The UK benchmark has rallied more than 50 percent since hitting a low in early March, and is up 17 percent this year. Energy stocks suffered with crude slipping below $81 a barrel as a stronger dollar encouraged investors to take profits from a 12-month high hit on Wednesday.
BP, Royal Dutch Shell and BG Group dropped 1.4 to 1.5 percent. On Wall Street stocks were mixed, with the Nasdaq lower but the S&P 500 and the Dow Industrials positive, as data showing new jobless claims rose more than expected offset some generally positive earnings reports. "The US earnings season hasn't really helped to push markets forward and neither has any of the data that has been coming out," said Morrison.
Disappointment that Chinese growth data, though robust, offered few surprises and a background of softer metals prices weighed on the mining sector. Antofagasta, Fresnillo, Kazakhmys and Randgold Resources fell 1.8 to 3.8 percent. Banks were also in the doldrums, following weakness on Wednesday in their US peers after an influential bank analyst recommended selling Wells Fargo shares, and Britain's financial watchdog issued a raft of proposals to reform the industry on Thursday.
Heavyweight HSBC shed 1.8 percent, with Barclays, Royal Bank of Scotland and Standard Chartered falling between 0.7 and 1.6 percent. Lloyds Banking Group, however, put on 3.6 percent to top the FTSE leaderboard, on talk that it was close to securing backing for a cash call.
Lloyds is planning to launch a rights issue and refinancing next week provided it can persuade regulators and the government to agree to a deal before the weekend, the Financial Times said. Index heavyweight Vodafone, up 3.4 percent, was boosted by US telecoms peer AT&T, which posted better-than-expected third-quarter profit.
The stock was also pushed up by a big "long-only buyer", traders said. Fixed-line operator BT Group was up 1.5 percent. On the second tier, pub groups notched up good gains, with Enterprise Inns, Punch Taverns and Marstons up 23 percent, 14.8 percent and 3 percent respectively, after the Office of Fair Trading gave the go-ahead for the industry to continue operating its "beer tie" arrangement.

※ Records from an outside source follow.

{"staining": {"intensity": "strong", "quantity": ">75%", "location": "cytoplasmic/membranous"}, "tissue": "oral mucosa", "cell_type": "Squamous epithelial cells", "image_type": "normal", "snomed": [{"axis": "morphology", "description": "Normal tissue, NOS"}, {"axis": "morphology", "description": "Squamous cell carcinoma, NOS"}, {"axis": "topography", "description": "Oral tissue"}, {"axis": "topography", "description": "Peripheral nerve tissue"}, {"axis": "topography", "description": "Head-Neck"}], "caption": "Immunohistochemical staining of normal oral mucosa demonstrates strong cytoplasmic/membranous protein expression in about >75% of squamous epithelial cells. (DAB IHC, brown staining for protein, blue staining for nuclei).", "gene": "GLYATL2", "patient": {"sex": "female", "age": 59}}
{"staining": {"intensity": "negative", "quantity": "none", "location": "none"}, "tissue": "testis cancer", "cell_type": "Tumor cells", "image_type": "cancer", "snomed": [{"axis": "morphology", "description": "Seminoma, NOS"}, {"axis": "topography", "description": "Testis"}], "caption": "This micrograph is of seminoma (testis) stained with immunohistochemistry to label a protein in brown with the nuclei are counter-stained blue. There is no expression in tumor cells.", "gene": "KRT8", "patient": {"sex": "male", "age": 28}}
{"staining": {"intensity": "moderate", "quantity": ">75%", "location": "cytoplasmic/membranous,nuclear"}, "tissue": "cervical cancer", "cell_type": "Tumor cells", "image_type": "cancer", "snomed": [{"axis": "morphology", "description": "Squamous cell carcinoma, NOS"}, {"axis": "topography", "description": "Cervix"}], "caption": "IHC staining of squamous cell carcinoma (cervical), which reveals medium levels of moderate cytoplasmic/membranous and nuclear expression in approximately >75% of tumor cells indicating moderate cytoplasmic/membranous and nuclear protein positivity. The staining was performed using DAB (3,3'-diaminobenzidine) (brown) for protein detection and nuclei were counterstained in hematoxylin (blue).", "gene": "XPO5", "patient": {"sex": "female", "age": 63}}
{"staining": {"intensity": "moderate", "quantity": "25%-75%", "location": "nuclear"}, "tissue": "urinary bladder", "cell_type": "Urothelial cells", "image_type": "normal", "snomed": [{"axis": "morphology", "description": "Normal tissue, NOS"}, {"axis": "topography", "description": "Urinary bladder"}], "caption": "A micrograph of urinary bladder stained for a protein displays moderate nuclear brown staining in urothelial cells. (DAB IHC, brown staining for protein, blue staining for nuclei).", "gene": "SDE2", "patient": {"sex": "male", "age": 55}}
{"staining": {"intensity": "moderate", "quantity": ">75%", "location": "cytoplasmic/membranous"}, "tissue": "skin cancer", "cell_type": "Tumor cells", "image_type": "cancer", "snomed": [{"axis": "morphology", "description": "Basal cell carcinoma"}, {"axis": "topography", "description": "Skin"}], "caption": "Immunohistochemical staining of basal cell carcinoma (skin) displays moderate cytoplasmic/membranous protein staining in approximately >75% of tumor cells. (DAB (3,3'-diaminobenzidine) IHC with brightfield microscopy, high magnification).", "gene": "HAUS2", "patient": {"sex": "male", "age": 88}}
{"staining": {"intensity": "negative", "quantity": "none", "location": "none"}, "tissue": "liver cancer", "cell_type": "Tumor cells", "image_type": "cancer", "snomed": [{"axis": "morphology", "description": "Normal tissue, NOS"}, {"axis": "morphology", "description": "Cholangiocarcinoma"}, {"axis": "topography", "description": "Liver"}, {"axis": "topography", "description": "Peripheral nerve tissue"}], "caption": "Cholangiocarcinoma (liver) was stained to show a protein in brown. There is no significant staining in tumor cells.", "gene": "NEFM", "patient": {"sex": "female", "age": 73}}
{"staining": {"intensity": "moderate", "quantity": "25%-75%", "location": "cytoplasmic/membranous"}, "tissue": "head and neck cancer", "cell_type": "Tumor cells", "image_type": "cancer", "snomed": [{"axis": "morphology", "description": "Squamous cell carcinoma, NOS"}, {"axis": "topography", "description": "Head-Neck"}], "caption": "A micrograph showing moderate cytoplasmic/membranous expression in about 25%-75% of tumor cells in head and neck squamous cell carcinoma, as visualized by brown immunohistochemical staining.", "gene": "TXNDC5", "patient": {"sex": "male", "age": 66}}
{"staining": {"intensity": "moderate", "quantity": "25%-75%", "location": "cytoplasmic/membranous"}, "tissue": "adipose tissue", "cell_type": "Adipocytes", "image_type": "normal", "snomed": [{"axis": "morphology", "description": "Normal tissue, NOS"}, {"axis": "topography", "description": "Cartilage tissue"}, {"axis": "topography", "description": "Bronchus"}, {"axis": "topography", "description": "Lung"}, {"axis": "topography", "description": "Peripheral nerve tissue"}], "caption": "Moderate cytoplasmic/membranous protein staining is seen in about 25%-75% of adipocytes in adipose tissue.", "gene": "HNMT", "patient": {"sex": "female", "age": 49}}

British retail sales failed to grow for a second month running in September, official data showed on Thursday, confounding expectations for a 0.5 percent rise. Shares in Next and Marks & Spencer fell 0.9 and 1.6 percent, respectively, while mid cap department store group Debenhams lost 0.6 percent although it posted full-year profits towards the top end of expectations.